Leave out any pictures and transcribe all other data below exactly.

────────────────────

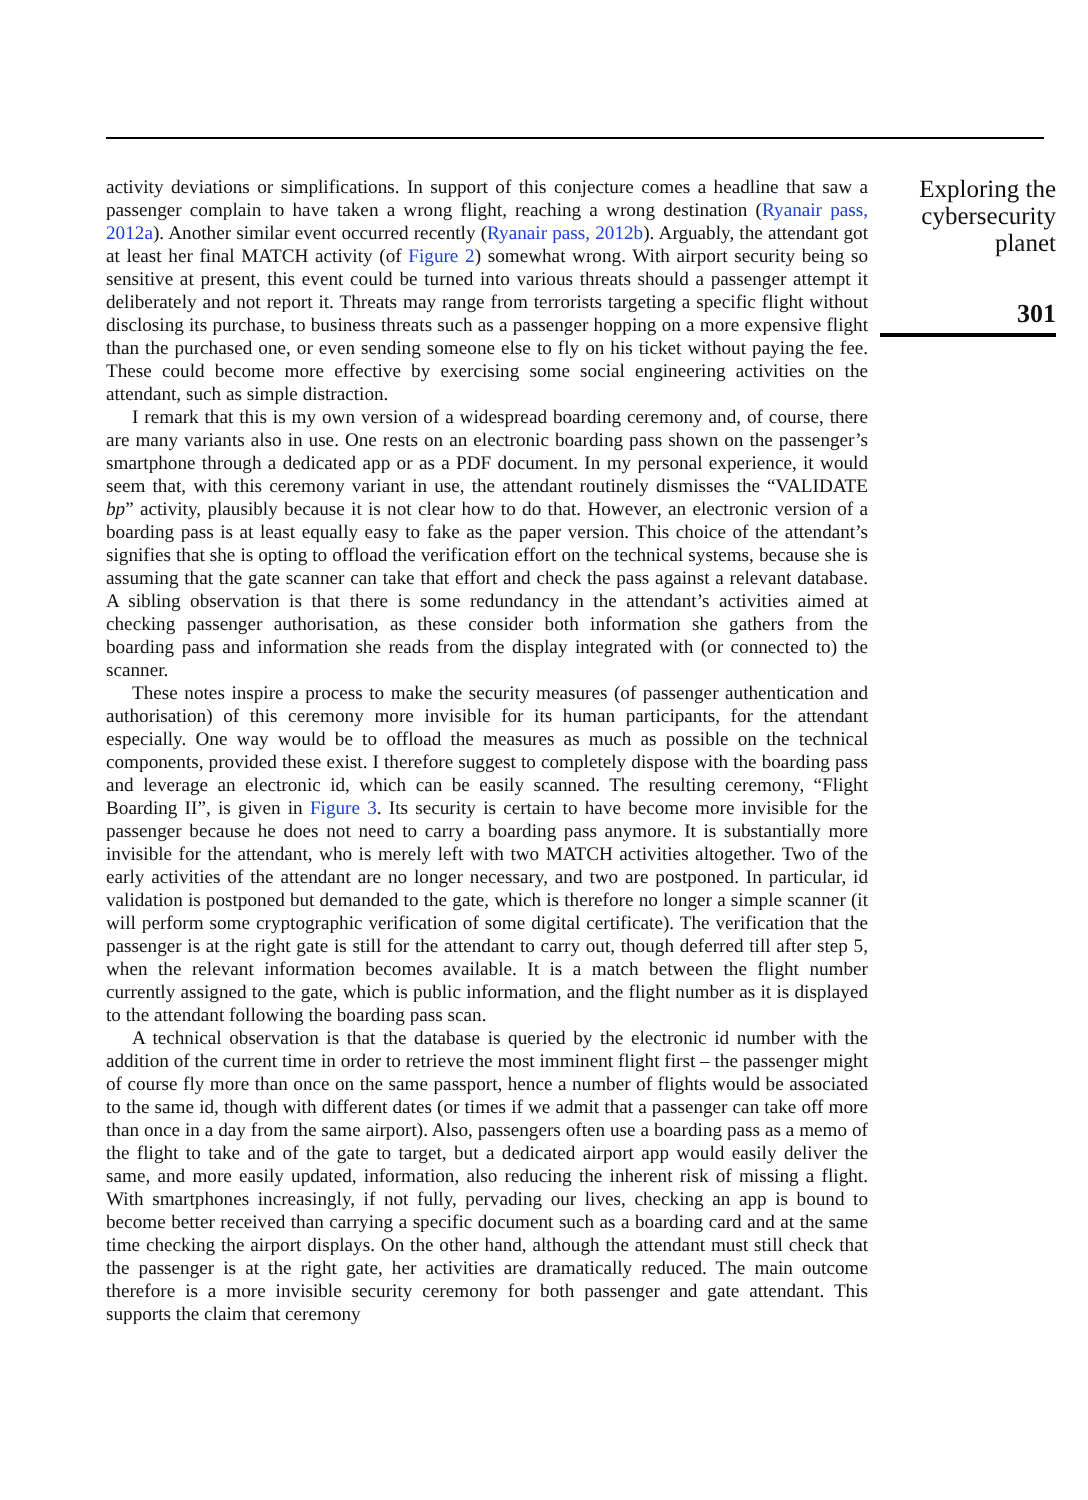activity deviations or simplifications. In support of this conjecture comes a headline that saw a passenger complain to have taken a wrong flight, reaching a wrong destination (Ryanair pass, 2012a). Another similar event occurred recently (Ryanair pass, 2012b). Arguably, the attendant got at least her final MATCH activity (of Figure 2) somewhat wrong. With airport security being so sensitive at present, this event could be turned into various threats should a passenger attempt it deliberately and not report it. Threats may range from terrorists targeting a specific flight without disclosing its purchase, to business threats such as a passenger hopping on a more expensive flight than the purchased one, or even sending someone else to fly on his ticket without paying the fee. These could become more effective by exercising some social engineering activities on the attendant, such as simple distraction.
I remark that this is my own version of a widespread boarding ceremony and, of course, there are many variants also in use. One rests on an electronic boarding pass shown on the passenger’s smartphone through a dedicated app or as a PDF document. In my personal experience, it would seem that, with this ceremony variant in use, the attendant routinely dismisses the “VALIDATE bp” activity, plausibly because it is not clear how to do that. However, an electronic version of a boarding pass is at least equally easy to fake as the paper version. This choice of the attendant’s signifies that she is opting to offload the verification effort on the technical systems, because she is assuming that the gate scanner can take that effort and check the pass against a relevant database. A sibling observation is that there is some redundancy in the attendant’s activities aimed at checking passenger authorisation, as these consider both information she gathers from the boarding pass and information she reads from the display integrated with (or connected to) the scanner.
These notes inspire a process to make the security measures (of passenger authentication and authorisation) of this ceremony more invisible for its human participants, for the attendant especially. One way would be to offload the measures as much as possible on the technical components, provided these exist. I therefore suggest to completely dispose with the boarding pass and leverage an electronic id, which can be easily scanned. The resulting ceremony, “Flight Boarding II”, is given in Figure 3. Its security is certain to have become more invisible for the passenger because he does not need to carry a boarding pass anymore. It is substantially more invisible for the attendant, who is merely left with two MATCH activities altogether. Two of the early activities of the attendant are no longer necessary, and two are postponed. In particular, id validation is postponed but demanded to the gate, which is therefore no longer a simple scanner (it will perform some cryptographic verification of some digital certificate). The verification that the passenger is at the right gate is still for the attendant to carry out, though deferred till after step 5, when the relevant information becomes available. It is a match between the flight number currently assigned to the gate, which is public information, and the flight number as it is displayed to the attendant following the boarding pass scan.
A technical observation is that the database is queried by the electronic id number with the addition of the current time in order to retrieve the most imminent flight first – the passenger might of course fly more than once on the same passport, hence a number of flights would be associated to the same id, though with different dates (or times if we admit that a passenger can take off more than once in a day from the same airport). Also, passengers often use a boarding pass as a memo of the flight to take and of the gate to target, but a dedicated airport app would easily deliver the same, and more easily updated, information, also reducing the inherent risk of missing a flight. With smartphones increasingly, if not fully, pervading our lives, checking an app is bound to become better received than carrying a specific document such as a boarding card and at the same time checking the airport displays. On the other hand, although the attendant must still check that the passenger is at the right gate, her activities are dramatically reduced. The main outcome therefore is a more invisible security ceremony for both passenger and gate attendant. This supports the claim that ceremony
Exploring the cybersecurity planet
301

────────────────────

**Answer to this problem:**
activity deviations or simplifications. In support of this conjecture comes a headline that saw a passenger complain to have taken a wrong flight, reaching a wrong destination (Ryanair pass, 2012a). Another similar event occurred recently (Ryanair pass, 2012b). Arguably, the attendant got at least her final MATCH activity (of Figure 2) somewhat wrong. With airport security being so sensitive at present, this event could be turned into various threats should a passenger attempt it deliberately and not report it. Threats may range from terrorists targeting a specific flight without disclosing its purchase, to business threats such as a passenger hopping on a more expensive flight than the purchased one, or even sending someone else to fly on his ticket without paying the fee. These could become more effective by exercising some social engineering activities on the attendant, such as simple distraction.
I remark that this is my own version of a widespread boarding ceremony and, of course, there are many variants also in use. One rests on an electronic boarding pass shown on the passenger’s smartphone through a dedicated app or as a PDF document. In my personal experience, it would seem that, with this ceremony variant in use, the attendant routinely dismisses the “VALIDATE bp” activity, plausibly because it is not clear how to do that. However, an electronic version of a boarding pass is at least equally easy to fake as the paper version. This choice of the attendant’s signifies that she is opting to offload the verification effort on the technical systems, because she is assuming that the gate scanner can take that effort and check the pass against a relevant database. A sibling observation is that there is some redundancy in the attendant’s activities aimed at checking passenger authorisation, as these consider both information she gathers from the boarding pass and information she reads from the display integrated with (or connected to) the scanner.
These notes inspire a process to make the security measures (of passenger authentication and authorisation) of this ceremony more invisible for its human participants, for the attendant especially. One way would be to offload the measures as much as possible on the technical components, provided these exist. I therefore suggest to completely dispose with the boarding pass and leverage an electronic id, which can be easily scanned. The resulting ceremony, “Flight Boarding II”, is given in Figure 3. Its security is certain to have become more invisible for the passenger because he does not need to carry a boarding pass anymore. It is substantially more invisible for the attendant, who is merely left with two MATCH activities altogether. Two of the early activities of the attendant are no longer necessary, and two are postponed. In particular, id validation is postponed but demanded to the gate, which is therefore no longer a simple scanner (it will perform some cryptographic verification of some digital certificate). The verification that the passenger is at the right gate is still for the attendant to carry out, though deferred till after step 5, when the relevant information becomes available. It is a match between the flight number currently assigned to the gate, which is public information, and the flight number as it is displayed to the attendant following the boarding pass scan.
A technical observation is that the database is queried by the electronic id number with the addition of the current time in order to retrieve the most imminent flight first – the passenger might of course fly more than once on the same passport, hence a number of flights would be associated to the same id, though with different dates (or times if we admit that a passenger can take off more than once in a day from the same airport). Also, passengers often use a boarding pass as a memo of the flight to take and of the gate to target, but a dedicated airport app would easily deliver the same, and more easily updated, information, also reducing the inherent risk of missing a flight. With smartphones increasingly, if not fully, pervading our lives, checking an app is bound to become better received than carrying a specific document such as a boarding card and at the same time checking the airport displays. On the other hand, although the attendant must still check that the passenger is at the right gate, her activities are dramatically reduced. The main outcome therefore is a more invisible security ceremony for both passenger and gate attendant. This supports the claim that ceremony
Exploring the cybersecurity planet
301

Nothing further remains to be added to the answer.